I have $n$ unknown finite sets $A_1,A_2,...,A_n$. I only know:
- $|A_n| = X_n$
- $ |\cup^n_{x=1}A_x| = X$
- $ |A_x \cup A_y| \leq |A_x| + |A_y|\ with\ x,y \in \{1,...,n\}$
Can I estimate the size of $ \cup^6_{x=0}A_x $ better than using the inequality above.
My current approach would be running a simulation but I would expect a mathematical approach that is simpler and probably a less ad-hoc.
Are you looking for a probabalistic answer?
Without any additional knowledge about the sets, we assume the elements are random. If all the sets were disjoint then we would have $|\cup_{x=1}^n A_x|=\sum_{x=1}^n |A_x|:=Y$, that is $X=Y$. But if we have non-empty intersections, then $X<Y$. Hence, we could say, that the probably a random element from a random set will repeat in another set is $\frac{Y-X}{Y}$.
This would then appear to form a binomial calculation based on how large $n$ is and how large each set is.
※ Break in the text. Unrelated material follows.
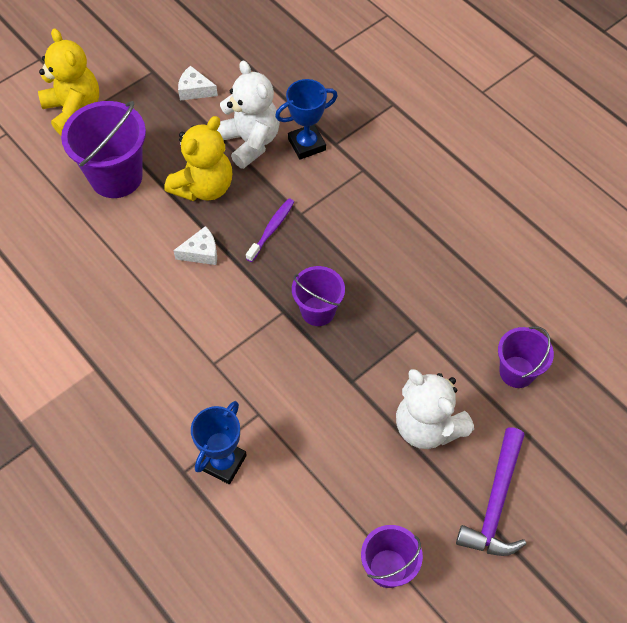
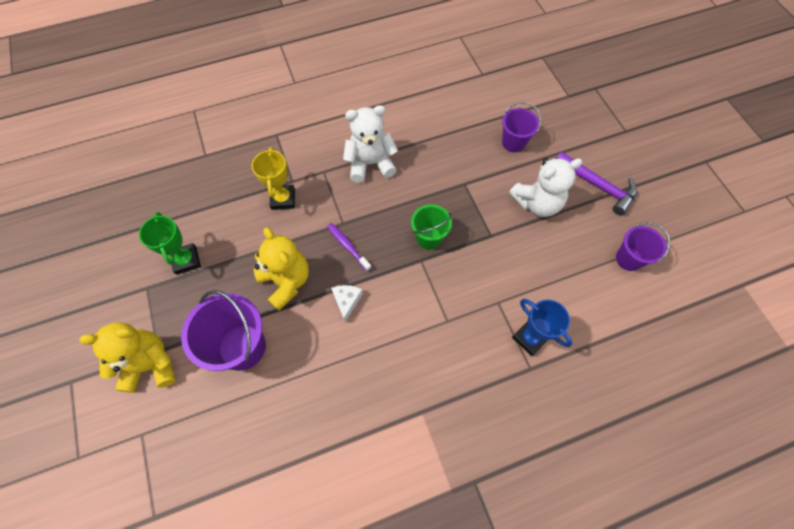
camera: 70 degrees left, 5 degrees up
(195, 90) = (186, 260): white cheese -> green trophy
(250, 142) = (260, 236): white teddy bear -> white teddy bear (370, 164)
(306, 144) = (283, 199): blue trophy -> yellow trophy
(318, 311) = (429, 238): purple bucket -> green bucket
For example, given a set $A$, how much of $A$ will repeat in another set $B$. Well for each element in $A$ the odds it will repeat in any of the sets is $\frac{Y-X}{Y}$, so the odds it will repeat specifically in $B$ is $\frac{Y-X}{Y}\frac{|B|}{Y-|A|}$.
Continuing in this fashion we could find what the expected size of the union of two random sets is. Similarly we could go through the calculations for 3 random sets unioning, and 4, etc.